Work order: Up to and including the line with "Chronicle of the", return every line from the start of the entries below exactly.

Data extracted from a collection
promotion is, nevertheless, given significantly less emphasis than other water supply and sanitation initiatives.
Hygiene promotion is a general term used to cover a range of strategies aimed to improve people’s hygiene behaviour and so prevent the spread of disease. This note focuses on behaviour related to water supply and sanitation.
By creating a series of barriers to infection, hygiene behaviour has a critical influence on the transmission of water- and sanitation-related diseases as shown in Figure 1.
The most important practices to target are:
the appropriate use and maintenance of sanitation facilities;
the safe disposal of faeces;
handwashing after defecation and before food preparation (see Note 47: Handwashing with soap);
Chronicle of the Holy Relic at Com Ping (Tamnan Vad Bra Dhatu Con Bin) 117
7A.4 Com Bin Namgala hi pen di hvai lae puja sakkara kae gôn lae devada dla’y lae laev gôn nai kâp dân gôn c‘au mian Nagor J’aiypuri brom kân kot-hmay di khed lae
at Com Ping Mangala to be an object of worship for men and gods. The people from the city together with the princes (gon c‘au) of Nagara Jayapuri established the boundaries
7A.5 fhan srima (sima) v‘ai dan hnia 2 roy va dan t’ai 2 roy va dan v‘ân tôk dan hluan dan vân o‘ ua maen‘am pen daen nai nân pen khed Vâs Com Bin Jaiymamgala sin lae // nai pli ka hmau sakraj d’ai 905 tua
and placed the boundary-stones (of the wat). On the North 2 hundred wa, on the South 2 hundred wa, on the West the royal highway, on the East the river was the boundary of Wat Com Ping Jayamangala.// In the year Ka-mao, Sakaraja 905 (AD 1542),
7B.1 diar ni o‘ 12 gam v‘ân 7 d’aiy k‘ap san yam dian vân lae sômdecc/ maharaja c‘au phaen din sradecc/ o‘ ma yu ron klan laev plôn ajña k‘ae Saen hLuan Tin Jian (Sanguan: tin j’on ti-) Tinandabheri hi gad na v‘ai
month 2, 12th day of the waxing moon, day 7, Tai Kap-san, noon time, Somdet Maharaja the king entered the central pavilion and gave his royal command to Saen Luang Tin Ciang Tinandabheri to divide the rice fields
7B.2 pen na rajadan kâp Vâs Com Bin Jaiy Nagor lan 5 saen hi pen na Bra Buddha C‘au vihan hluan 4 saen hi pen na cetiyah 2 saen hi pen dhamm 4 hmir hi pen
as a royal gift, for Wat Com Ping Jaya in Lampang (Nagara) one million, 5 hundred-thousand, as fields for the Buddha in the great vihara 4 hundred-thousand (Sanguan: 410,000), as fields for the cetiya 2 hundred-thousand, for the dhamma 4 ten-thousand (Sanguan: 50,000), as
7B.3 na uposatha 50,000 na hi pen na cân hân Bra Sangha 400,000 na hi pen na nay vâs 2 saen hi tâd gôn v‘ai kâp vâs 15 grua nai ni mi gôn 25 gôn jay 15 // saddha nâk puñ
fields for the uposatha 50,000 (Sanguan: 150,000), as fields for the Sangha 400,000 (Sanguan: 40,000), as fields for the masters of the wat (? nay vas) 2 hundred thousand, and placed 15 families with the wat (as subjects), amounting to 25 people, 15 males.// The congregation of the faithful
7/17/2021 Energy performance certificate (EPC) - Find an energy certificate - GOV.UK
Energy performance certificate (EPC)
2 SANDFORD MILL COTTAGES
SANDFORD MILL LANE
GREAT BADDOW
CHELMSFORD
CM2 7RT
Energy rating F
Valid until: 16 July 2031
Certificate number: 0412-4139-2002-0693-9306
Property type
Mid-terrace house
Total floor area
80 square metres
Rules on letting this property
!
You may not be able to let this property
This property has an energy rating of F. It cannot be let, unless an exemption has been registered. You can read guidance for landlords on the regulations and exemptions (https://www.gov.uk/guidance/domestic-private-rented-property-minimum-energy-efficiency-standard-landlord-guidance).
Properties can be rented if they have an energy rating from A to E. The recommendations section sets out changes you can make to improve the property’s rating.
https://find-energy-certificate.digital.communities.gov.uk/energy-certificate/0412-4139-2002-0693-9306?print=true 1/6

Reply to the task:
promotion is, nevertheless, given significantly less emphasis than other water supply and sanitation initiatives.
Hygiene promotion is a general term used to cover a range of strategies aimed to improve people’s hygiene behaviour and so prevent the spread of disease. This note focuses on behaviour related to water supply and sanitation.
By creating a series of barriers to infection, hygiene behaviour has a critical influence on the transmission of water- and sanitation-related diseases as shown in Figure 1.
The most important practices to target are:
the appropriate use and maintenance of sanitation facilities;
the safe disposal of faeces;
handwashing after defecation and before food preparation (see Note 47: Handwashing with soap);
Chronicle of the Holy Relic at Com Ping (Tamnan Vad Bra Dhatu Con Bin) 117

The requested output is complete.